An “interesting thing about the crisis: It eliminates jobs, and it creates jobs,” he said. “As we see new areas emerge, we want to make sure we’re on top of them. For example, even with the downsize of the airline industry, there’s a lot of growth around aerospace-related technologies, as it relates to transportation and other areas. They’re increasingly working with new types of metals and materials, but we don’t do anything in that space right now. That’s one of the first areas the academic incubator has already started to work on.”

Physical expansions are also on the horizon. A new, 100,000 square-foot facility for construction sciences is already underway at North Lake to address the area’s growing need for construction management professionals. Thanks to a $1.1 billion bond county voters approved last year, Dallas College will construct and revamp numerous more buildings.

The most awaited project is arguably the all-new El Centro. The founding campus that started it all for Dallas College consists of refurbished old retail stores that cannot accommodate anticipated growth in downtown, May said. Beyond an education facility, the new campus will also serve as an innovation hub to help businesses and entrepreneurs bring ideas to life.

“The fact that the citizens of Dallas showed that kind of confidence in us — in our faculty, our staff, our ability — to solve the problems of individuals, employers, community at large, … it still gives me goosebumps,” May said of the bond. “I take that trust very, very seriously.
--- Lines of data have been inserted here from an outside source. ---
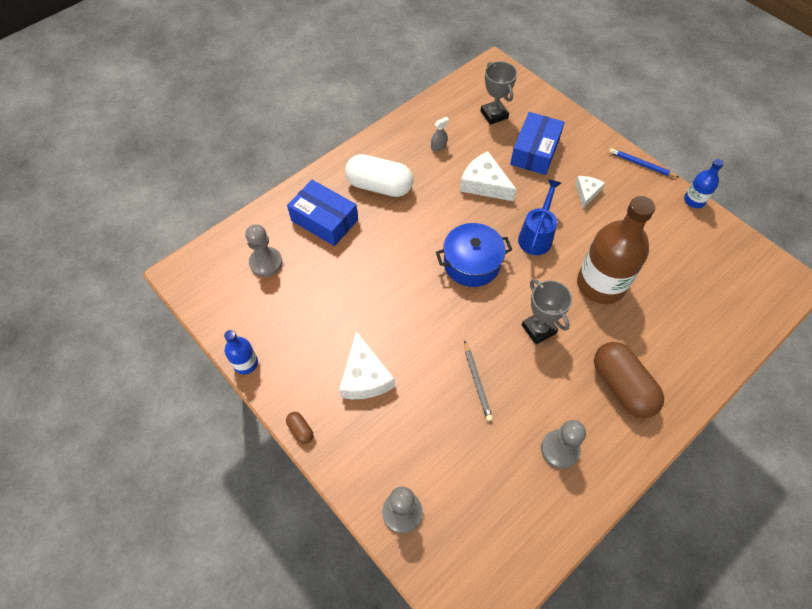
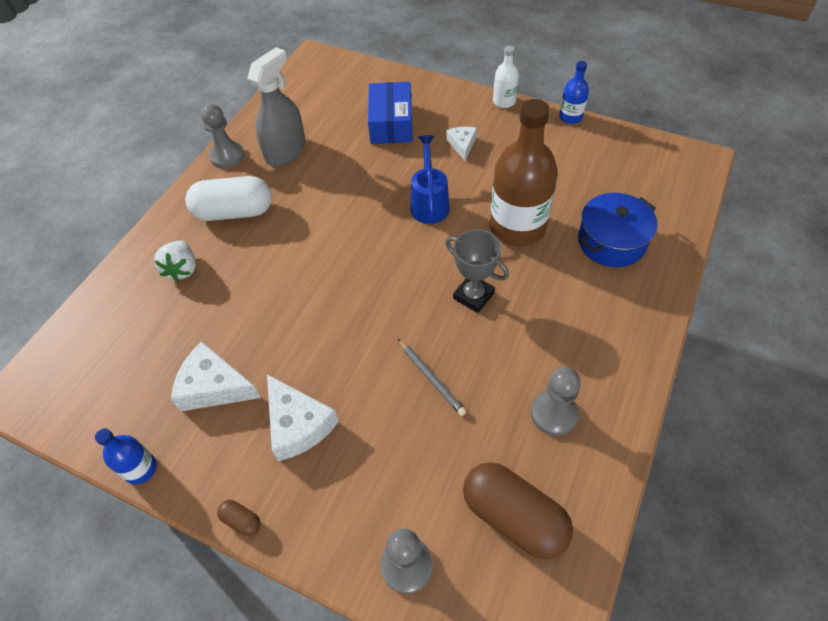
camera: 20 degrees left, 5 degrees down
(266, 262) = (126, 341): grey pawn -> grey pawn (227, 156)
(324, 220) = (182, 269): blue box -> white strawberry
(438, 146) = (285, 151): grey spray bottle -> grey spray bottle, size x2.49
(471, 263) = (371, 255): blue pot -> blue pot (611, 241)
(484, 184) = (351, 171): white cheese -> white cheese (214, 386)
(494, 114) = (333, 102): grey trophy -> none
(622, 386) = (587, 321): brown capsule -> brown capsule (513, 517)
(641, 164) = (504, 101): blue pencil -> white bottle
We really want to leverage those resources for the future of Dallas, Dallas County and the entire region, … use them in a way to make a big difference.”

Here at IDFW, we’re looking forward to the positive changes Dallas College expects to bring across North Texas. Until then, we leave you with parting words from provost Floyd, who perhaps best summarized the mission ahead. 

“I’m really excited about all the energy around us becoming one and the opportunities this will create for students,” she said. “We’re going to bust barriers down and really help them achieve their goal of economic advancement, degree attainment — that American Dream they all come to college for.”